Instruction ▸ Copy word for word the lines in the records below, starting at the line with "2. Thời gian lưu trữ thông tin" and ending at the line with "scad, iar state din Balcanii din Vest vor să". Skip the pictures.

Supplied material ▸
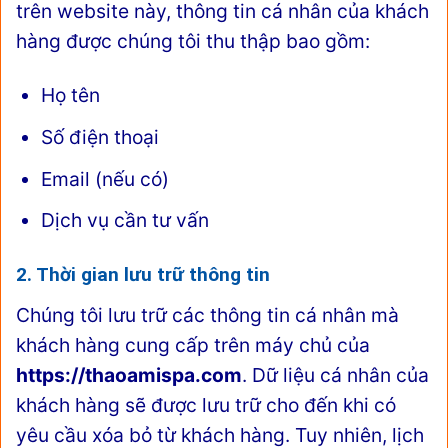
trên website này, thông tin cá nhân của khách
hàng được chúng tôi thu thập bao gồm:
Họ tên
Số điện thoại
Email (nếu có)
Dịch vụ cần tư vấn
2. Thời gian lưu trữ thông tin
Chúng tôi lưu trữ các thông tin cá nhân mà
khách hàng cung cấp trên máy chủ của
https://thaoamispa.com
. Dữ liệu cá nhân của
khách hàng sẽ được lưu trữ cho đến khi có
yêu cầu xóa bỏ từ khách hàng. Tuy nhiên, lịch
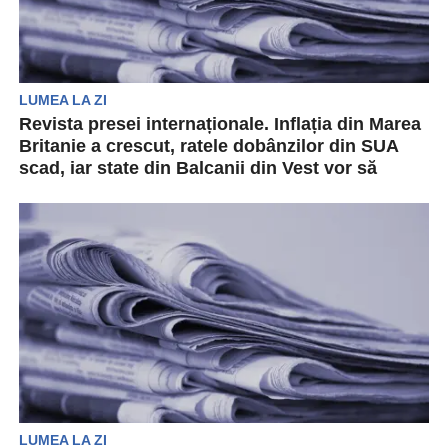
LUMEA LA ZI
Revista presei internaționale. Inflația din Marea
Britanie a crescut, ratele dobânzilor din SUA
scad, iar state din Balcanii din Vest vor să
adere la UE
Revista presei internaționale aduce în atenția
tuturor oamenilor ultimele eveniment de pe
mapamond. De la reducerea...
LUMEA LA ZI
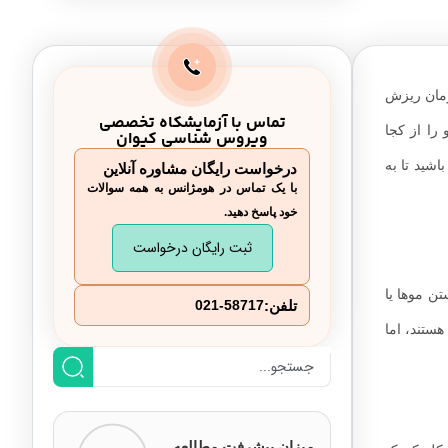
ای درمان ریزش
تماس با آزمایشکاه تخصصی
را از کجا
ویروس شناسی کیوان
باشید تا به
درخواست رایگان مشاوره آنلاین
با یک تماس در هومژانس به همه سوالات
خود پاسخ دهید.
ثبت رایگان درخواست
ستن موها یا
تلفن:
021-58717
ستند، اما
میزان پیشرفت مطالعه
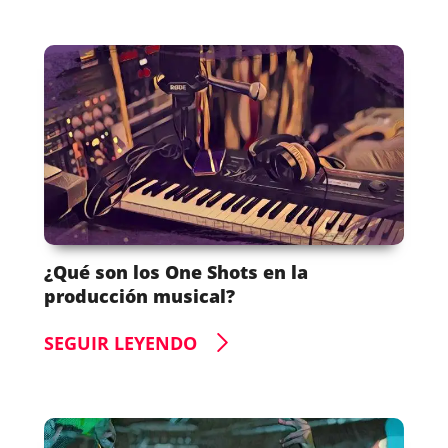
¿Qué son los One Shots en la
producción musical?
SEGUIR LEYENDO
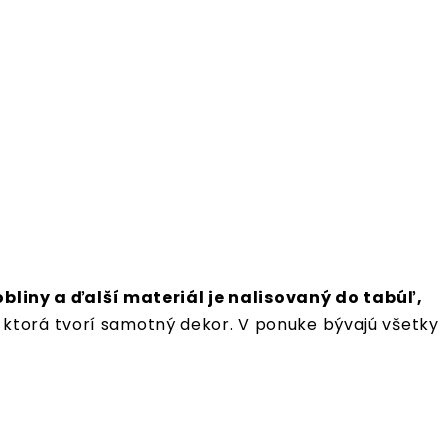
obliny a ďalší materiál je nalisovaný do tabúľ,
 ktorá tvorí samotný dekor. V ponuke bývajú všetky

Worked solution ▸
2. Thời gian lưu trữ thông tin
Chúng tôi lưu trữ các thông tin cá nhân mà
khách hàng cung cấp trên máy chủ của
https://thaoamispa.com
. Dữ liệu cá nhân của
khách hàng sẽ được lưu trữ cho đến khi có
yêu cầu xóa bỏ từ khách hàng. Tuy nhiên, lịch
LUMEA LA ZI
Revista presei internaționale. Inflația din Marea
Britanie a crescut, ratele dobânzilor din SUA
scad, iar state din Balcanii din Vest vor să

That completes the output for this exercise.